Document excerpt:
++++++++++++++++++++
* This content was produced in Russia where the law restricts coverage of Russian military operations in Ukraine.
MOSCOW, July 6 (Reuters) - Prices rose across the Russian economy in the week to July 1 for the first time since late May when a surging rouble and a drop in consumer demand led Russia to record weekly deflation, data published on Wednesday showed.
Russia's consumer price index rose 0.23% during the seven-day period, the Rosstat state statistics service said - an increase from its flat reading a week earlier and three consecutive weeks of falling prices in late May and early June.
So far this year, prices have jumped 11.77%, Rosstat said, far above the central bank's inflation target of 4%.
Russia saw weekly inflation hit a two-decade high of 2.22% in early March after it sent troops into Ukraine - a move which triggered unprecedented economic sanctions from the West, putting pressure on Russian households already struggling after almost a decade of stagnant or falling wages.
++++++++++++++++++++
Extracted records:
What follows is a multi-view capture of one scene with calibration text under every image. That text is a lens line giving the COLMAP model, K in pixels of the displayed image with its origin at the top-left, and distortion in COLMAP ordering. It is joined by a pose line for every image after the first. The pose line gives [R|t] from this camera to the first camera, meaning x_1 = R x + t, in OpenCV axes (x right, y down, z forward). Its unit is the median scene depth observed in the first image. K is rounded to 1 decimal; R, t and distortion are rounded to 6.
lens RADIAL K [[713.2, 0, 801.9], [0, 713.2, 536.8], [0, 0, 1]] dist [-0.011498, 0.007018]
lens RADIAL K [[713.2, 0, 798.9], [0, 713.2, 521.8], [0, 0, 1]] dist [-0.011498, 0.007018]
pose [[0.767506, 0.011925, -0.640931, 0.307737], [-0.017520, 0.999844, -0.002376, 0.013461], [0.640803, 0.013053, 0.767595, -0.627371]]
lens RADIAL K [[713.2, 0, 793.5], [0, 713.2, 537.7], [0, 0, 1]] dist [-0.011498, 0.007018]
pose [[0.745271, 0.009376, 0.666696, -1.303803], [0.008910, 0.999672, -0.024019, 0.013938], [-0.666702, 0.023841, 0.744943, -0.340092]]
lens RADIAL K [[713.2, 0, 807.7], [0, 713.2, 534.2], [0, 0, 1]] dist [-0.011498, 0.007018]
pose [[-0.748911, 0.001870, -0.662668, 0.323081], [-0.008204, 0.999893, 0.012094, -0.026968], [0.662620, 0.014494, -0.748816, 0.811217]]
++++++++++++++++++++
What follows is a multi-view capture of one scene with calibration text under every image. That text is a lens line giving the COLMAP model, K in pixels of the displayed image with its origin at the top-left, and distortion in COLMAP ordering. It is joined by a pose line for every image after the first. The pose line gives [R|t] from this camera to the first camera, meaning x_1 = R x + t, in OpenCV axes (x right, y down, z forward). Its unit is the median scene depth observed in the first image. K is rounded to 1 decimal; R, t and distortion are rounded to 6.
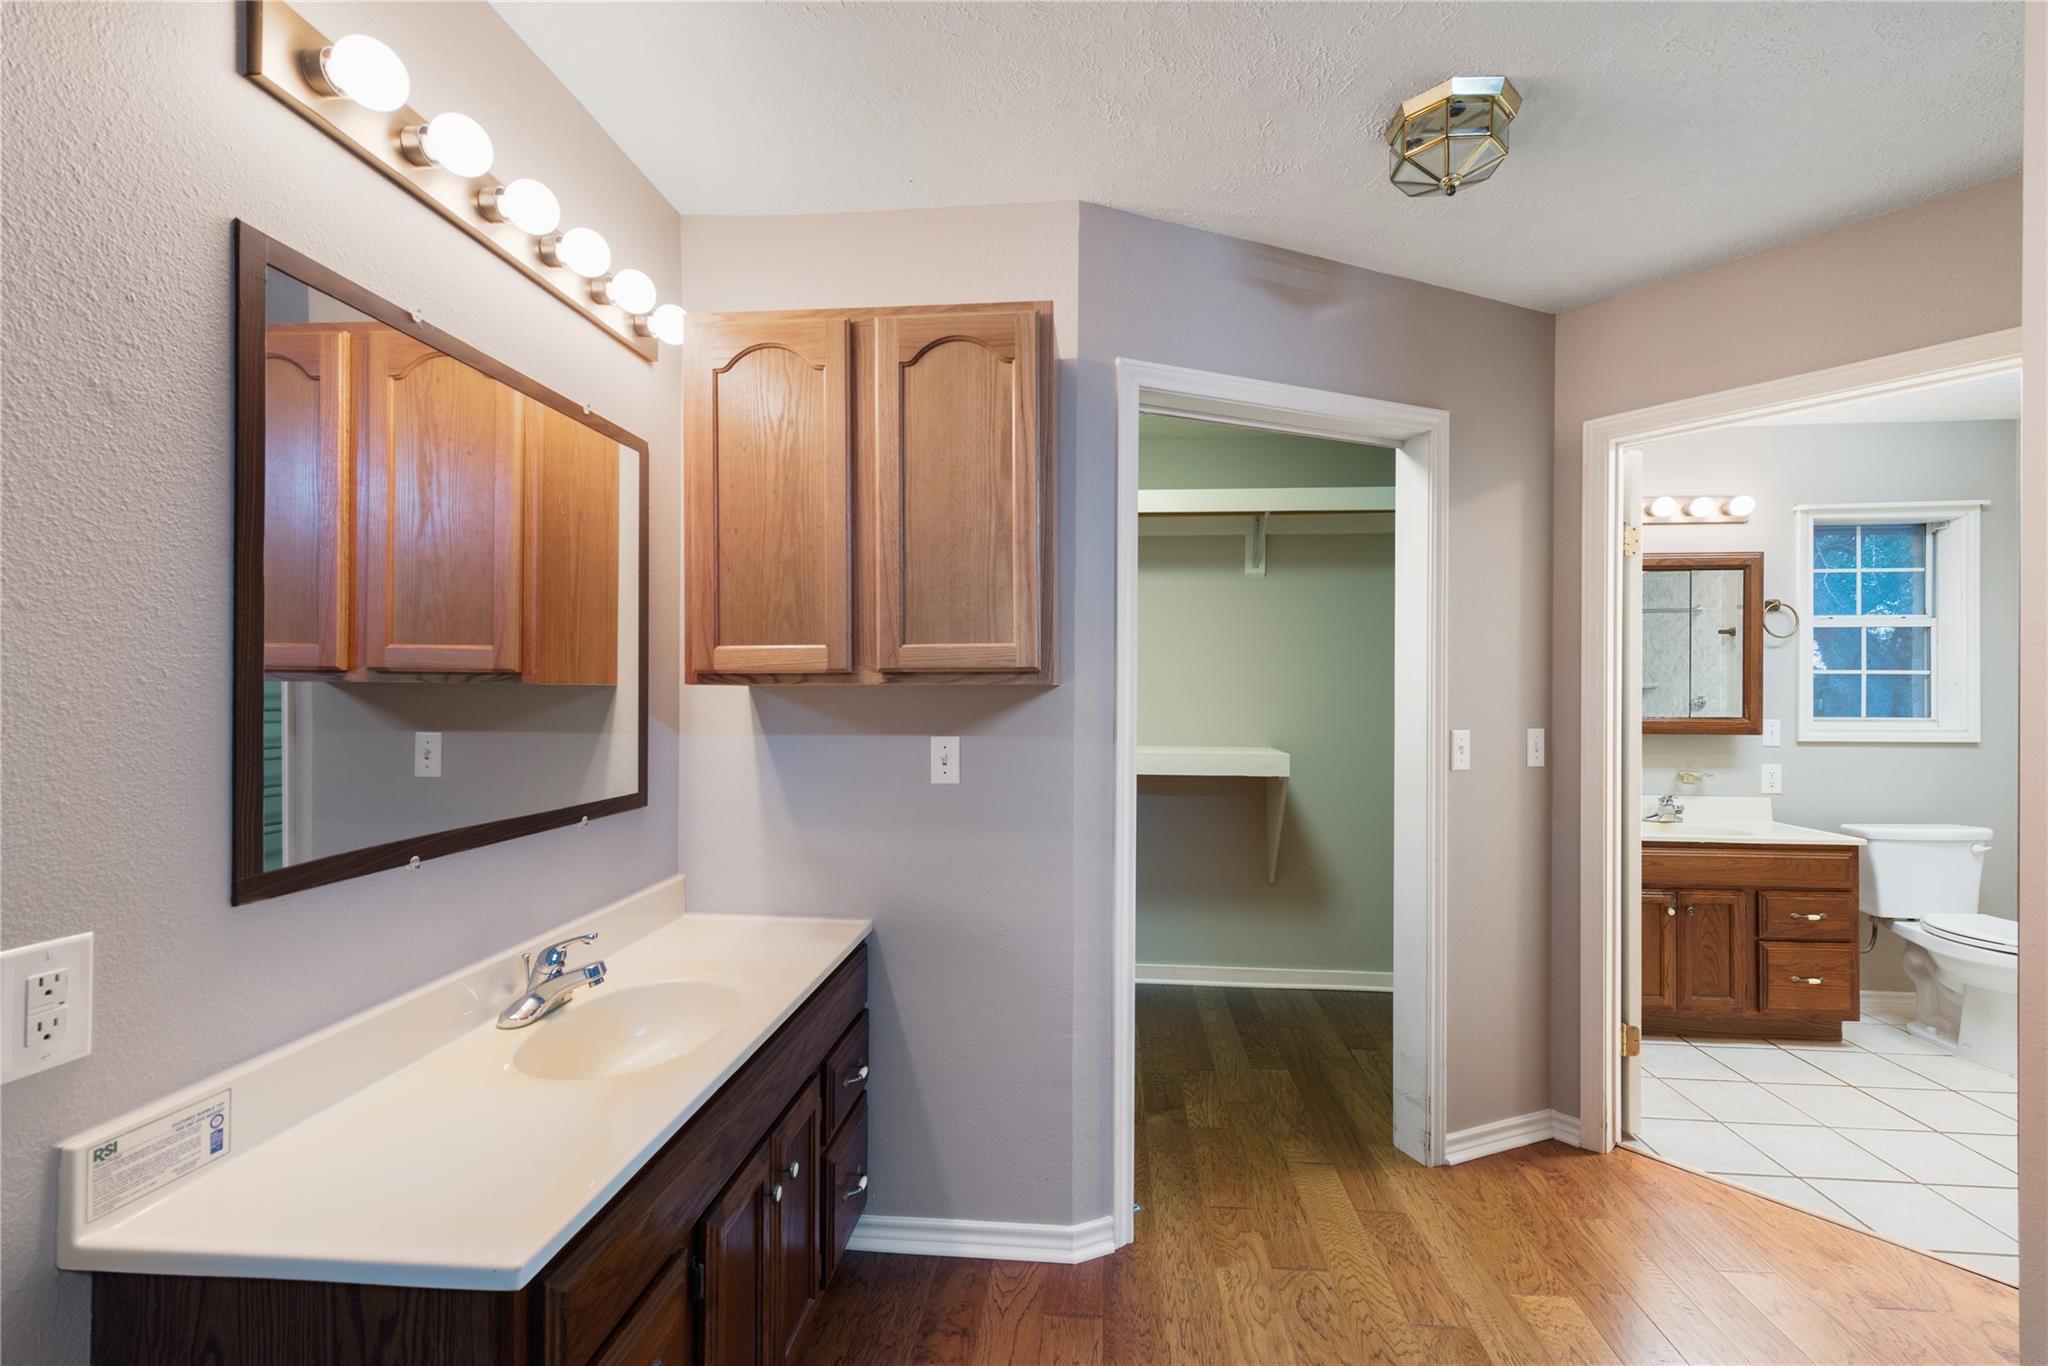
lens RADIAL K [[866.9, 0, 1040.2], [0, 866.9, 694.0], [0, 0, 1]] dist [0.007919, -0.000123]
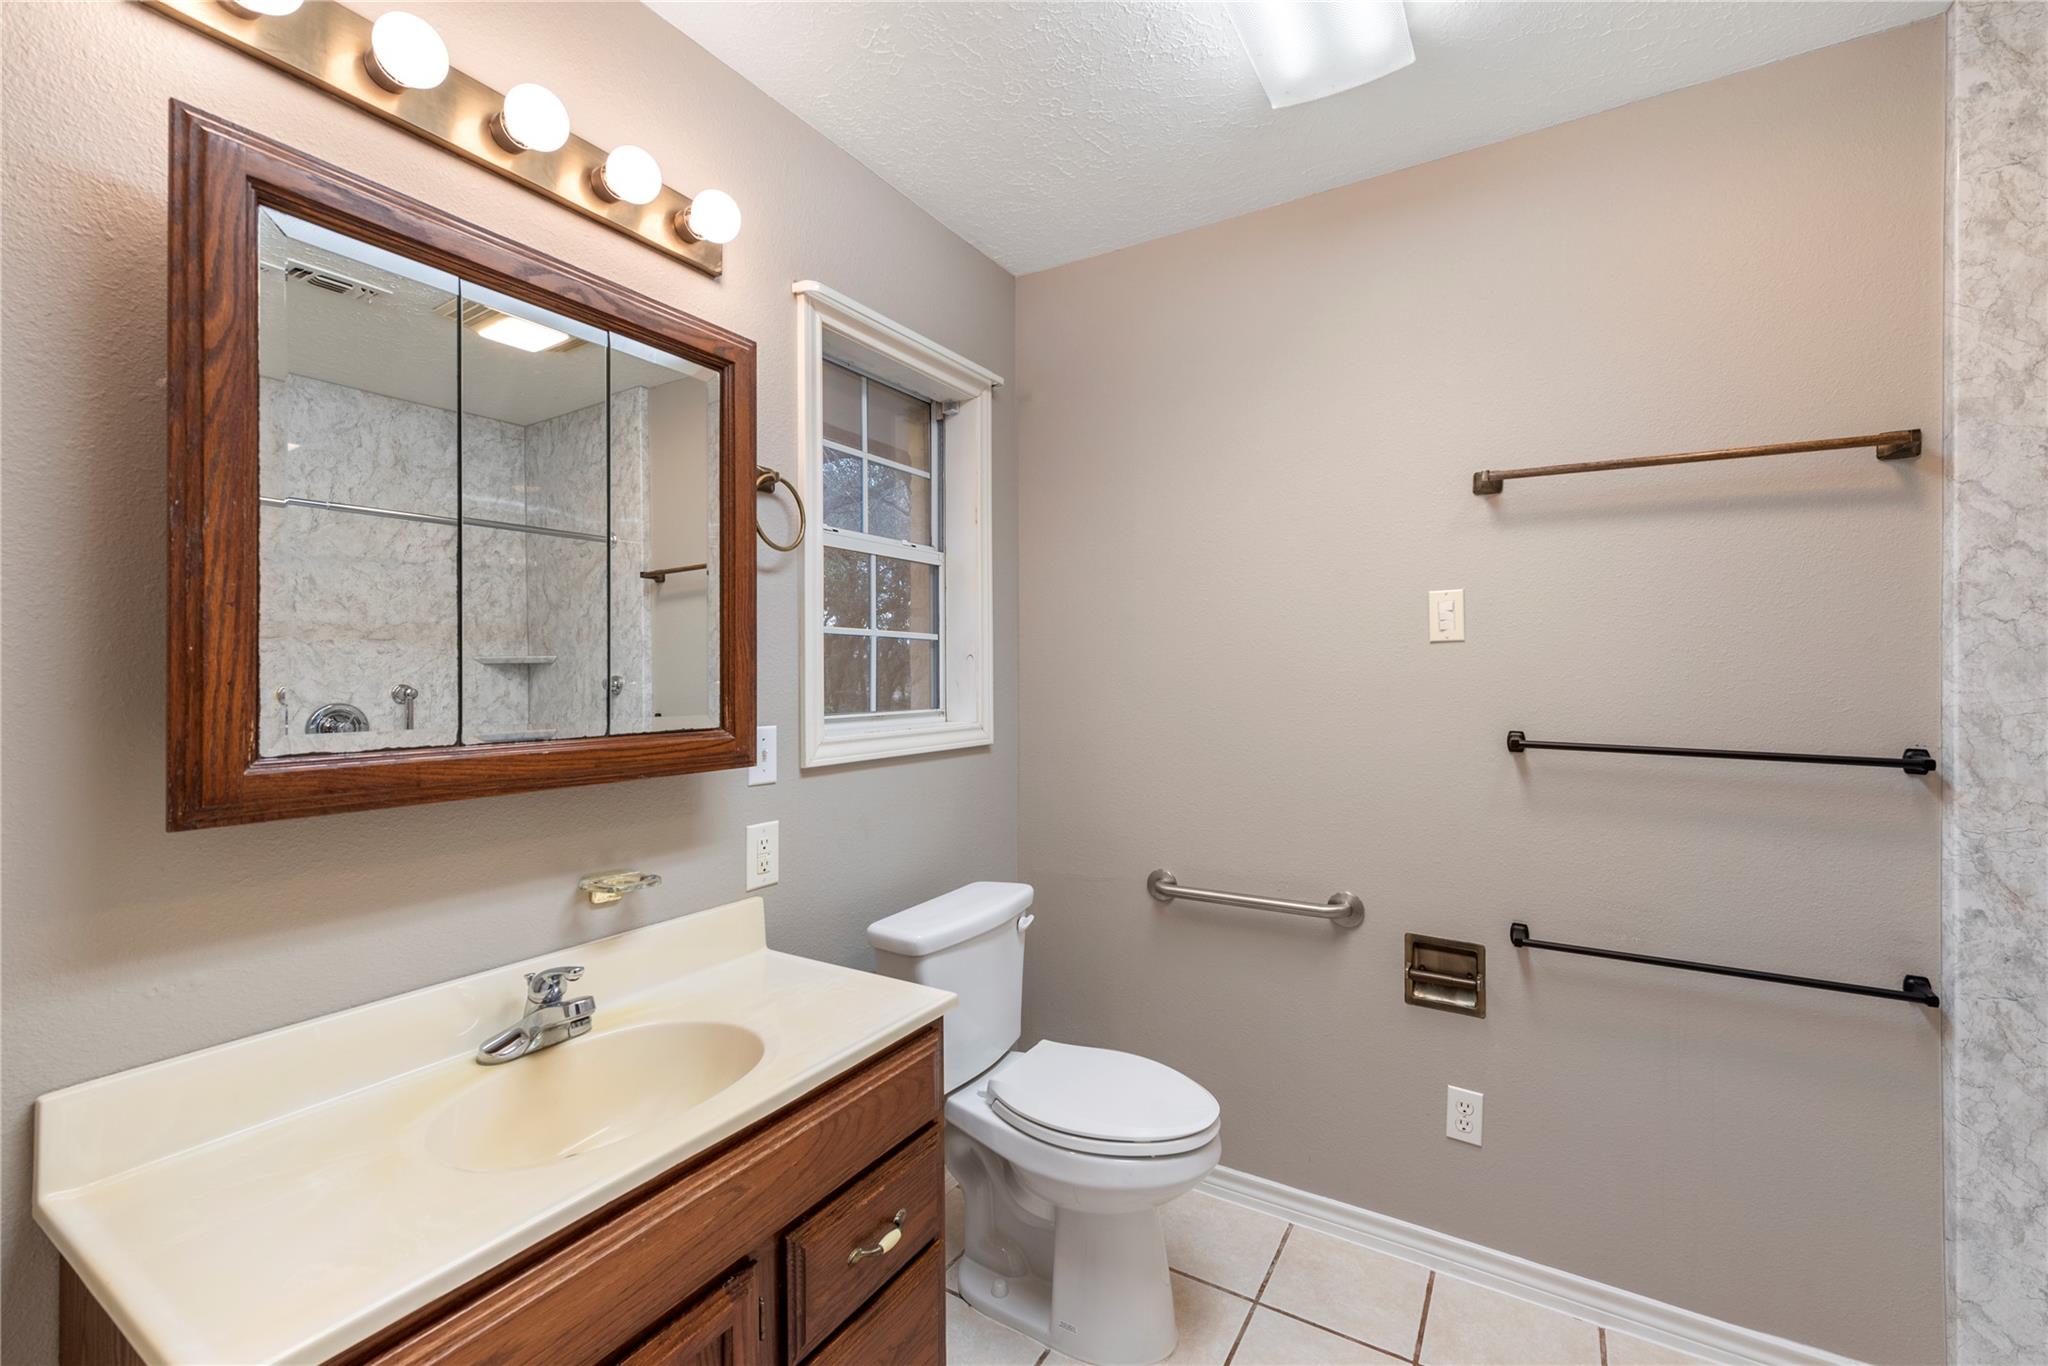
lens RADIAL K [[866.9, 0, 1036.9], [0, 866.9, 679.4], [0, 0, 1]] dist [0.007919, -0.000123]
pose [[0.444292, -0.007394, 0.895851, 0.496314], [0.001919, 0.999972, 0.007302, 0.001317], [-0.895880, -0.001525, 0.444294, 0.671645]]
++++++++++++++++++++
Problem to work on:
Extend the news report on Russia's weekly consumer prices, picking up after its final sentence.

Exercise response:
An emergency interest rate hike to 20% and strict capital controls helped pushed the Russian rouble to multi-year highs, ushering in a rare bout of deflation across the economy in June, but spooking policymakers who feared the strong currency was hurting Russia's export-reliant economy.
The central bank has since cut interest rates to 9.5% - the same as before Moscow launched what it calls its "special military operation" in Ukraine - and relaxed some capital controls.
Poorer access to goods, severe disruption to supply chains, an exodus of Western firms and sanctions on the import of crucial equipment and technology could push the Russian economy into its worst economic downturn since the mid-1990s. (Reporting by Reuters Editing by Bernadette Baum)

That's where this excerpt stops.